Pour conclure, nous estimons que la lecture de ce livre comporte plusieurs bienfaits et comme il a déjà été dit, son ancrage dans la Tradition fait qu’il n’a pas pris une ride. Il peut, en outre, permettre de mieux comprendre les rapports entre exotérisme et ésotérisme dans l’islam traditionnel[13] et connaître les sources écrites sur lesquelles s’appuient les soufis (Coran, hadiths, paroles de Saints et de savants reconnus). Saluons à cet égard l’extraordinaire travail de référencement des hadiths cités, fait par le traducteur, grâce aux nouvelles possibilités offertes par le numérique, et les notes très intéressantes qui éclairent et élargissent les propos de l’auteur.  Donc pour ceux qui souhaitent entendre un autre point de vue, être mieux informés sur ce qu’est ou pas le taçawwuf, et ce, exclusivement à partir de sources authentiques de la tradition musulmane, c’est un ouvrage très important qui n’a rien perdu de son mordant.

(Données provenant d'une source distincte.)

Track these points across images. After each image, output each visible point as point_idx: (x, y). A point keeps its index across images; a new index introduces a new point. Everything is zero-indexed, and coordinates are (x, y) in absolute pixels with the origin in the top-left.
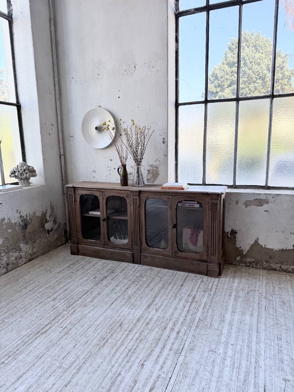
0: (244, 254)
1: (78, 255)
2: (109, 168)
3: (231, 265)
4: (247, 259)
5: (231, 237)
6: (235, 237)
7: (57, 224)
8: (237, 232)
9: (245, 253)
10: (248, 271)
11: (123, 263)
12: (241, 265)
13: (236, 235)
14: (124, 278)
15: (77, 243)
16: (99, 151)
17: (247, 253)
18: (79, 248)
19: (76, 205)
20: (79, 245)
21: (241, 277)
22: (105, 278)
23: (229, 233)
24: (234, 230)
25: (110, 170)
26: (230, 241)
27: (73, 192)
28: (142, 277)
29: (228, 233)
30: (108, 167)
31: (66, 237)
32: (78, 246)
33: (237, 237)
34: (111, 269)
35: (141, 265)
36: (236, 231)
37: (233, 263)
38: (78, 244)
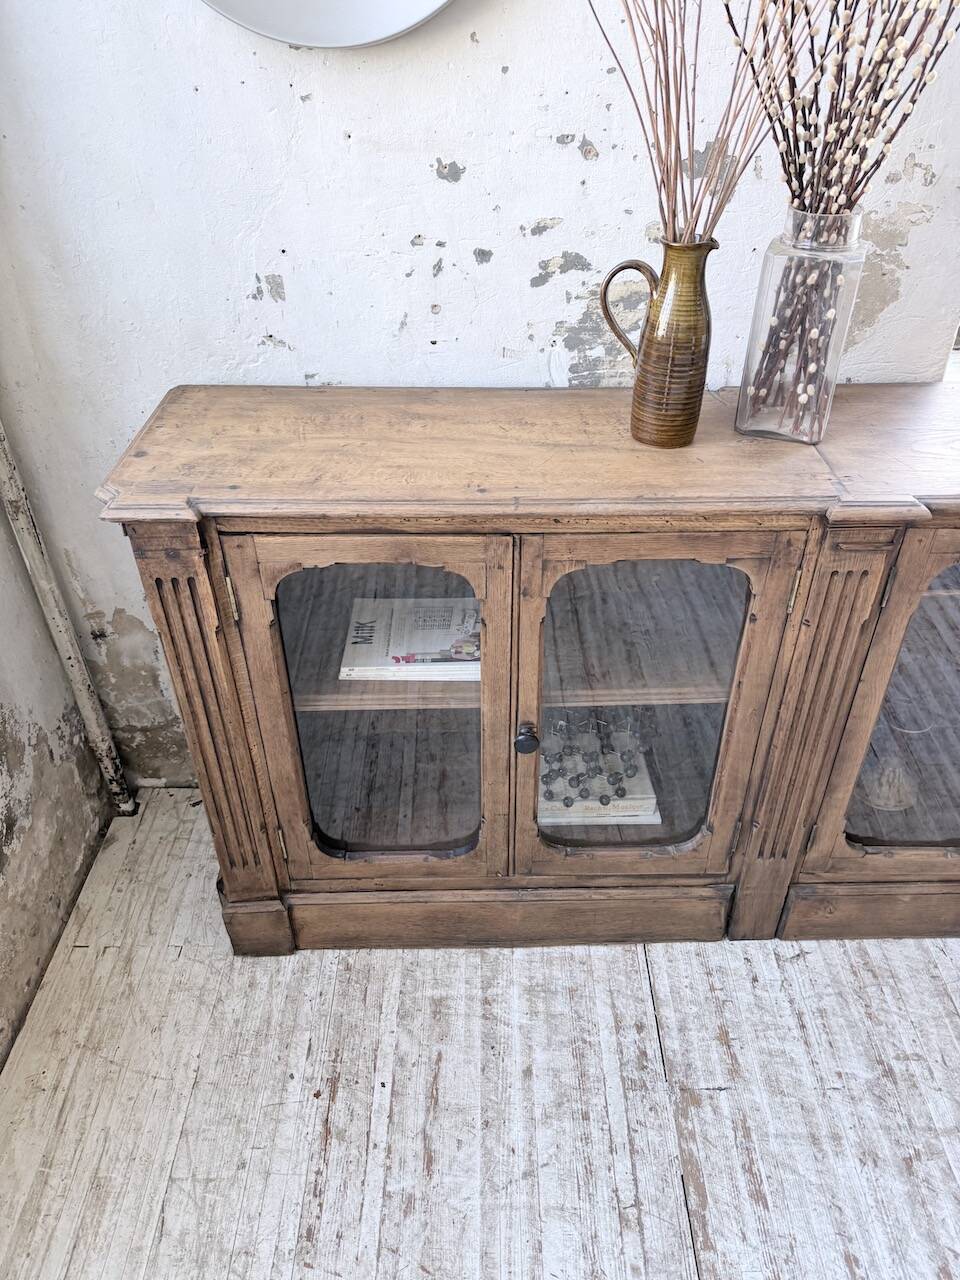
1: (294, 948)
2: (428, 254)
7: (29, 755)
11: (658, 949)
14: (815, 1140)
15: (276, 893)
16: (313, 75)
18: (298, 914)
19: (238, 655)
20: (294, 899)
22: (702, 1195)
25: (438, 268)
27: (197, 558)
28: (902, 1085)
30: (417, 241)
31: (94, 783)
32: (290, 909)
34: (644, 1054)
35: (787, 948)
38: (282, 893)
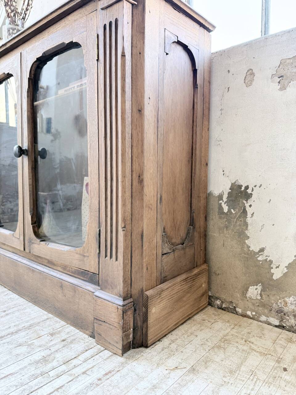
0: (275, 277)
3: (227, 316)
4: (287, 299)
5: (229, 210)
6: (245, 212)
8: (249, 191)
9: (277, 274)
10: (280, 350)
12: (263, 318)
13: (247, 205)
17: (285, 275)
21: (231, 372)
23: (225, 199)
24: (240, 187)
26: (227, 227)
29: (220, 197)
33: (249, 211)
36: (247, 187)
37: (237, 309)
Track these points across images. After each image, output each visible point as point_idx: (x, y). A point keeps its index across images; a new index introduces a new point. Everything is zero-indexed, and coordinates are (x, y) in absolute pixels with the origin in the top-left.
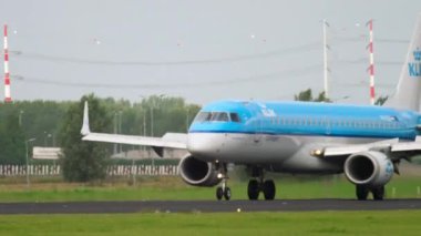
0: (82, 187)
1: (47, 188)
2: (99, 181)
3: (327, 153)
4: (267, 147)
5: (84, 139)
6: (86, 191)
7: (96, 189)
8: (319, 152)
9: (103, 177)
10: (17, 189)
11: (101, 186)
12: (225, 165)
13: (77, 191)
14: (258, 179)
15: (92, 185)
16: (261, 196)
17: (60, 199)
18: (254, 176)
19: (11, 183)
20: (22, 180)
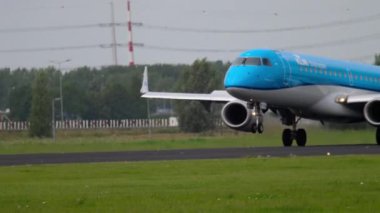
0: (195, 136)
1: (167, 137)
2: (210, 131)
3: (350, 100)
6: (198, 140)
7: (208, 138)
8: (342, 100)
9: (213, 128)
10: (141, 139)
11: (211, 135)
13: (192, 140)
14: (291, 128)
15: (205, 135)
16: (294, 143)
17: (176, 147)
18: (288, 124)
19: (136, 134)
20: (145, 131)
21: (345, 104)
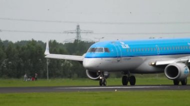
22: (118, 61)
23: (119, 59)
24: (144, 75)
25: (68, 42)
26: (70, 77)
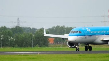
3: (104, 40)
4: (89, 39)
5: (44, 36)
8: (102, 39)
12: (78, 44)
14: (87, 46)
16: (88, 50)
21: (103, 40)
22: (86, 38)
23: (86, 37)
24: (97, 45)
25: (13, 27)
26: (13, 47)
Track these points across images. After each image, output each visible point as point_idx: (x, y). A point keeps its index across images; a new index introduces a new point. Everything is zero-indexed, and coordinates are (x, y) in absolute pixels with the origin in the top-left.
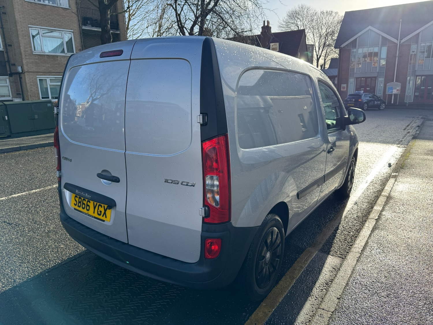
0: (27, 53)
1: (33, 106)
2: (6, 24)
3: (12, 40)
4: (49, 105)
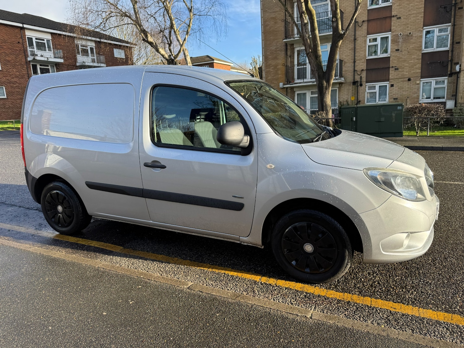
1: (381, 109)
2: (460, 19)
3: (461, 36)
4: (399, 108)
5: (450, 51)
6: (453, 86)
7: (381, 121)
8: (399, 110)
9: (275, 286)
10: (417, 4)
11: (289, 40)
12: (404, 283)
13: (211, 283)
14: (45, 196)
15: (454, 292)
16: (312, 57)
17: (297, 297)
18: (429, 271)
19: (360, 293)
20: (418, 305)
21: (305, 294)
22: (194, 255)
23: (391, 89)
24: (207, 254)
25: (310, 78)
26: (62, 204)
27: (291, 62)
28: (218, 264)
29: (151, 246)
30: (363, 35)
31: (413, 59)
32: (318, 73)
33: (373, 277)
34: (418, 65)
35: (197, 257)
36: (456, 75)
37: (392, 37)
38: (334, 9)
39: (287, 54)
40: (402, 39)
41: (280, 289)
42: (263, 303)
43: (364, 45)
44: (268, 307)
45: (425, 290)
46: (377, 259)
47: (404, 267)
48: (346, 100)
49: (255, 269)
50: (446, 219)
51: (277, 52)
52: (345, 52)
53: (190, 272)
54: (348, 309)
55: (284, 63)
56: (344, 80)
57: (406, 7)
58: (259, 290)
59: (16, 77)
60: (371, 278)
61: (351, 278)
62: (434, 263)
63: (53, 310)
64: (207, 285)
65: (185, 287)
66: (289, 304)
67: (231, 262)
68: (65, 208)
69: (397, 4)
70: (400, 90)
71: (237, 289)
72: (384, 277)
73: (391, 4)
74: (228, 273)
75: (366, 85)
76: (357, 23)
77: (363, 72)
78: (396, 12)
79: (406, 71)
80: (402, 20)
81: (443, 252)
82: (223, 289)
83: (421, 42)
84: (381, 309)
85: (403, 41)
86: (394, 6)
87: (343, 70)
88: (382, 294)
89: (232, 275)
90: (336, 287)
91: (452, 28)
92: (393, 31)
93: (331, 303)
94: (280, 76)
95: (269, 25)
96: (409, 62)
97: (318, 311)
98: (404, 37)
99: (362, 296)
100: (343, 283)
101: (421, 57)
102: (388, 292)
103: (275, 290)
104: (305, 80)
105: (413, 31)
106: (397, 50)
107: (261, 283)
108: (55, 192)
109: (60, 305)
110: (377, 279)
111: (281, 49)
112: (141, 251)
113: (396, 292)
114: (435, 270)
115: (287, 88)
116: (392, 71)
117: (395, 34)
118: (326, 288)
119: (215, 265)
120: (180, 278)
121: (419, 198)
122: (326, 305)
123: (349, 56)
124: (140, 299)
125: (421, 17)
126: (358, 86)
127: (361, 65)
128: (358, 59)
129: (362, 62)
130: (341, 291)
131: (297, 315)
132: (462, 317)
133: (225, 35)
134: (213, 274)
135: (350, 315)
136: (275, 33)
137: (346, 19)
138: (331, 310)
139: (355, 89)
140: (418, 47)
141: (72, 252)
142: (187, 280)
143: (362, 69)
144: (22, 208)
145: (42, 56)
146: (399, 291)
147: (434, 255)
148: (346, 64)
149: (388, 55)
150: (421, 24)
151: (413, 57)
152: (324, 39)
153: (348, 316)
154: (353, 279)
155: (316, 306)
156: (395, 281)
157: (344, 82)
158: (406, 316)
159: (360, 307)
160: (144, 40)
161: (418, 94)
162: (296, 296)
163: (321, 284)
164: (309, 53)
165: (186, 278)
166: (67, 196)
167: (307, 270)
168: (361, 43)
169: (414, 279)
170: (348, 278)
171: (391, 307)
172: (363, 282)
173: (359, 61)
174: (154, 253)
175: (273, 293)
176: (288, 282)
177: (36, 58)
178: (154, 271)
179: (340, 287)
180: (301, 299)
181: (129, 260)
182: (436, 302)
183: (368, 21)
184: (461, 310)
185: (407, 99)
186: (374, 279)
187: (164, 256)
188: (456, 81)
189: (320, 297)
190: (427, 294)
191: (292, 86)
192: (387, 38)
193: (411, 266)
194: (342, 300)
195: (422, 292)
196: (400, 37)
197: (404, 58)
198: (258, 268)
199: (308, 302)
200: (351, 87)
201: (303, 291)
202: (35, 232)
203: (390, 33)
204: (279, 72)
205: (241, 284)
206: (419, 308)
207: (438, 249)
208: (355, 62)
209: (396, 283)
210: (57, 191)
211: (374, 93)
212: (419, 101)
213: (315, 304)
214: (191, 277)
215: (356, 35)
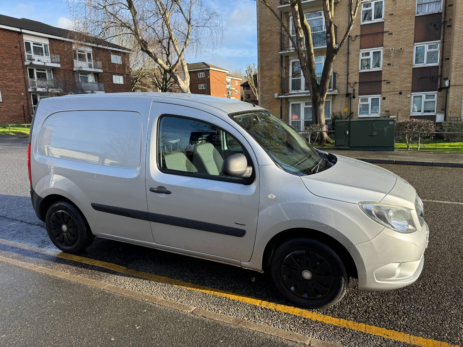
0: (458, 65)
1: (374, 124)
2: (449, 37)
3: (450, 53)
4: (391, 123)
5: (439, 67)
6: (443, 100)
7: (373, 136)
8: (391, 125)
9: (274, 311)
10: (408, 21)
11: (284, 52)
12: (396, 309)
13: (214, 307)
14: (50, 215)
15: (442, 319)
16: (306, 70)
17: (296, 323)
18: (419, 297)
19: (356, 319)
20: (409, 332)
21: (303, 319)
22: (195, 277)
23: (383, 102)
24: (208, 276)
25: (304, 89)
26: (66, 224)
27: (286, 73)
28: (219, 287)
29: (153, 267)
30: (356, 49)
31: (404, 74)
32: (312, 86)
33: (367, 302)
34: (409, 79)
35: (198, 279)
36: (445, 90)
37: (384, 52)
38: (329, 25)
39: (282, 66)
40: (394, 54)
41: (280, 314)
42: (263, 330)
43: (357, 59)
44: (269, 333)
45: (416, 316)
46: (371, 287)
47: (396, 292)
48: (339, 112)
49: (255, 294)
50: (436, 241)
51: (273, 63)
52: (339, 65)
53: (192, 295)
54: (344, 336)
55: (279, 74)
56: (337, 92)
57: (398, 23)
58: (259, 315)
59: (13, 81)
60: (365, 304)
61: (346, 303)
62: (424, 288)
63: (62, 336)
64: (209, 310)
65: (189, 311)
66: (288, 330)
67: (231, 286)
68: (70, 228)
69: (389, 20)
70: (391, 103)
71: (238, 314)
72: (377, 302)
73: (383, 21)
74: (229, 297)
75: (359, 97)
76: (350, 37)
77: (356, 84)
78: (388, 28)
79: (398, 85)
80: (393, 36)
81: (432, 276)
82: (225, 314)
83: (412, 57)
84: (375, 335)
85: (394, 56)
86: (386, 22)
87: (336, 82)
88: (376, 320)
89: (233, 299)
90: (332, 312)
91: (442, 45)
92: (385, 46)
93: (328, 329)
94: (275, 86)
95: (265, 37)
96: (401, 76)
97: (315, 337)
98: (396, 52)
99: (357, 322)
100: (339, 309)
101: (412, 72)
102: (381, 318)
103: (275, 315)
104: (300, 91)
105: (404, 46)
106: (389, 64)
107: (261, 308)
108: (60, 211)
109: (69, 330)
110: (371, 304)
111: (276, 60)
112: (144, 272)
113: (388, 319)
114: (425, 295)
115: (282, 98)
116: (384, 84)
117: (387, 49)
118: (323, 313)
119: (216, 288)
120: (183, 302)
121: (411, 230)
122: (323, 332)
123: (342, 69)
124: (146, 324)
125: (412, 33)
126: (351, 98)
127: (354, 78)
128: (351, 72)
129: (355, 75)
130: (338, 317)
131: (297, 342)
132: (450, 344)
133: (221, 45)
134: (215, 299)
135: (346, 341)
136: (271, 45)
137: (340, 33)
138: (328, 337)
139: (348, 101)
140: (409, 62)
141: (77, 272)
142: (190, 304)
143: (355, 82)
144: (23, 223)
145: (39, 61)
146: (392, 317)
147: (424, 280)
148: (339, 77)
149: (380, 69)
150: (412, 40)
151: (404, 71)
152: (318, 52)
153: (344, 343)
154: (348, 304)
155: (313, 332)
156: (388, 306)
157: (337, 94)
158: (398, 343)
159: (355, 333)
160: (142, 49)
161: (409, 107)
162: (294, 321)
163: (318, 309)
164: (304, 67)
165: (189, 302)
166: (72, 216)
167: (305, 295)
168: (354, 56)
169: (406, 304)
170: (343, 303)
171: (384, 334)
172: (358, 308)
173: (352, 74)
174: (157, 275)
175: (273, 319)
176: (286, 307)
177: (33, 63)
178: (157, 293)
179: (336, 312)
180: (300, 325)
181: (133, 282)
182: (426, 329)
183: (361, 36)
184: (449, 337)
185: (398, 112)
186: (368, 305)
187: (166, 278)
188: (445, 95)
189: (318, 323)
190: (418, 320)
191: (286, 96)
192: (379, 52)
193: (402, 291)
194: (338, 326)
195: (413, 319)
196: (392, 52)
197: (395, 72)
198: (258, 292)
199: (306, 328)
200: (344, 98)
201: (301, 316)
202: (38, 250)
203: (382, 48)
204: (274, 83)
205: (242, 309)
206: (410, 335)
207: (428, 273)
208: (348, 75)
209: (388, 309)
210: (62, 211)
211: (366, 105)
212: (409, 114)
213: (313, 330)
214: (193, 301)
215: (349, 49)
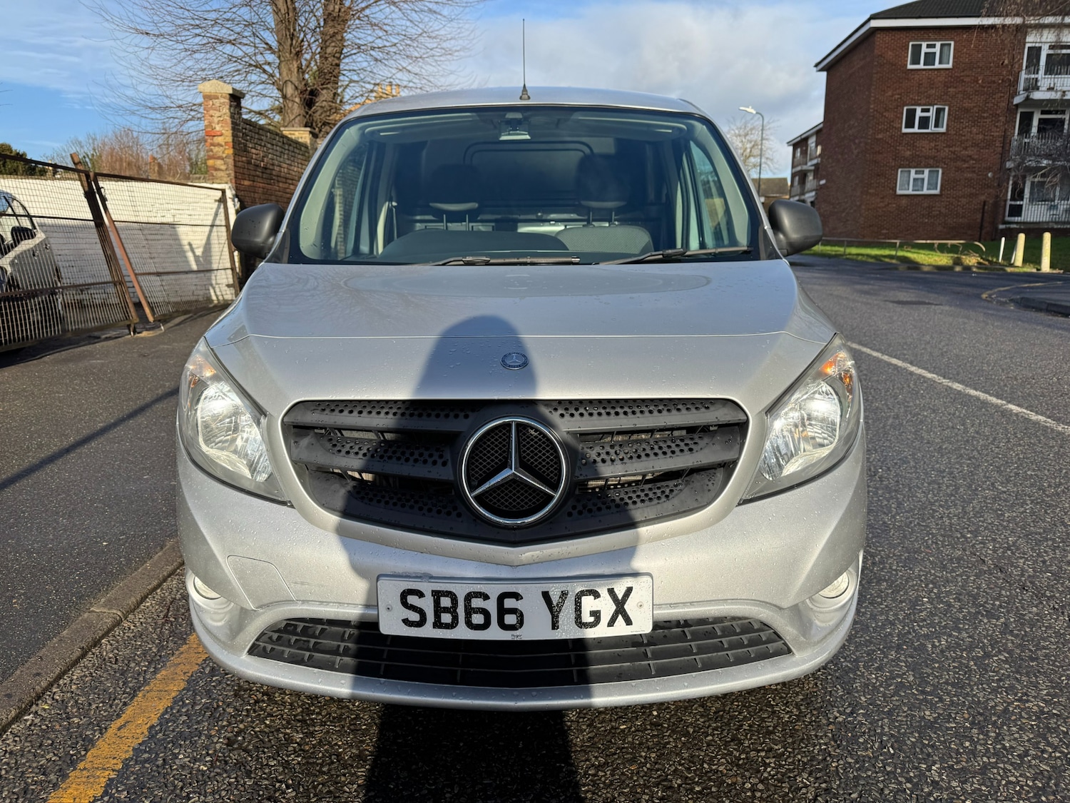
145: (1050, 89)
177: (1031, 97)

[1] qui elle-même est une prolongation de la Voie Shadhiliyya fondée par Abu-l Hassan Al Shadhili.

[2] nommée ainsi en référence, au-delà du nom du Cheikh lui-même, au Très-Haut (A’la en arabe) et à Seydina ‘Ali, souvent considéré comme le père des Soufis.

[3] jurisprudence islamique

[4] pratique soufie consistant à chanter en groupe des poésies spirituelles souvent écrites par de grands Saints musulmans.

[5] Cheikh traduit parfois par « ancien » est un terme général désignant aussi bien un savant qu’un maître éducateur.

[6] nom arabe du soufisme.

[7] dans une tradition sanctissime (Hadith qudsi), c’est Dieu qui parle à la première personne par l’intermédiaire du Prophète (slsp).

[8] le dhikr ou rappel de Dieu est au centre des pratiques soufies.

[9] naissance du Prophète (slsp) commémorée chaque année le douzième jour du mois lunaire Rabi al Awal.

[10] auteur notamment de La crise du monde moderne ou de Orient et Occident dans lesquels ces thématiques sont abordées, quelques années après la publication du traité dont il est question ici.

[11] l’éducation spirituelle.

[12] voir le hadith qudsi cité précédemment « quiconque attaque un de Mes Saints, Je lui déclare la guerre ».

[13] au niveau symbolique, l’exotérisme est souvent associé à l’image d’enveloppe ou de contenant. Parallèlement l’ésotérisme correspond au coeur ou au contenu (vin, lait ou eau…).